Washington Post columnist Monica Hesse, noting how Britt’s comm team advised supporters to call her “America’s mom” in a pre-speech memo, wonders if that whole vibe worked:
When Britt did appear, it became clear she’d gone balls-to-the-wall with the mom theme, broadcasting solo from her Alabama kitchen in such a way that, if you were watching with the volume down, you would have assumed you had stumbled upon a commercial for either stain remover or Il Makiage. Turn the volume up and there was Britt opening by saying that her proudest role was being a “wife and mother,” before segueing into describing a violent gang rape, before calling Biden “dithering and diminished,” and explaining that we were all “steeped in the blood of patriots,” which, ladies — if that’s a menstruation euphemism I hadn’t heard it before. Somehow she wrapped up by talking about how America put a man on the moon. …

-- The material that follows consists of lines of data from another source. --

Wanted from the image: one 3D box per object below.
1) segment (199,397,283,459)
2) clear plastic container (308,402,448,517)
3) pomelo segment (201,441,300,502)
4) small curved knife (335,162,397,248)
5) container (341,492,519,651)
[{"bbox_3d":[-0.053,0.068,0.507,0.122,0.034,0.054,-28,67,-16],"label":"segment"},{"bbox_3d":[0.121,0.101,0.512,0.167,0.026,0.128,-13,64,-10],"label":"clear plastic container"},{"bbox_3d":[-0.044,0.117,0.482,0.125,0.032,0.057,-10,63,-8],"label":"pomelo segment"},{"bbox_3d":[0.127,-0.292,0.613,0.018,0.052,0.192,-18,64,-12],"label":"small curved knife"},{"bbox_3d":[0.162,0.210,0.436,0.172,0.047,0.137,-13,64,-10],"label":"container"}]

Women are not monolith, and I am assuming there were plenty of viewers who were very moved by Britt’s rebuttal. Toward the end, when she stared into the camera and implored, “Tonight, I want to make a direct appeal to the parents out there — and in particular, to my fellow moms.” She later continued, “First of all, we see you, we hear you, and we stand with you.”
But moms aren’t monolith, either. And so it wasn’t entirely clear which ones she thought she was representing, sitting there in her kitchen. Some may have seen themselves in the latest Republican to talk about how women and moms figure into their vision for America. Others have seen enough elsewhere to know where they stand.
Britt weaponized motherhood
Intelligencer’s Sarah Jones writes:
Moms, she said, wonder how they’re going to be three places at once and still get dinner on the table. Do America’s moms have a choice in this scenario? Where exactly are the dads, and what injury prevents them from cooking? For women, the kitchen can be a place of exile, too; a location they inhabit out of necessity rather than choice. Should Britt and her party get their way, women may find themselves exiled again. If she believes women can be anything but the wives of men — that unmarried women, or queer women, might lay claim to equality — it’s not obvious.
“We are steeped in the blood of patriots,” she said toward the end of her speech. It’s violent imagery, suitable for the party of insurrection. When she said it, her kitchen became even less inviting; became, briefly, contested territory — a place secured through brutality. America’s ideal woman serves her family atop a heap of bodies. Like Britt, she knows her place, and is willing to fight for it. She’ll never know equality, but she may win power. Britt showed America what that looks like on Thursday. The face she presented was unpleasant, off-putting, and therefore truthful. This is all the GOP has to offer women, and everyone else, too.
This post has been updated to include new commentary.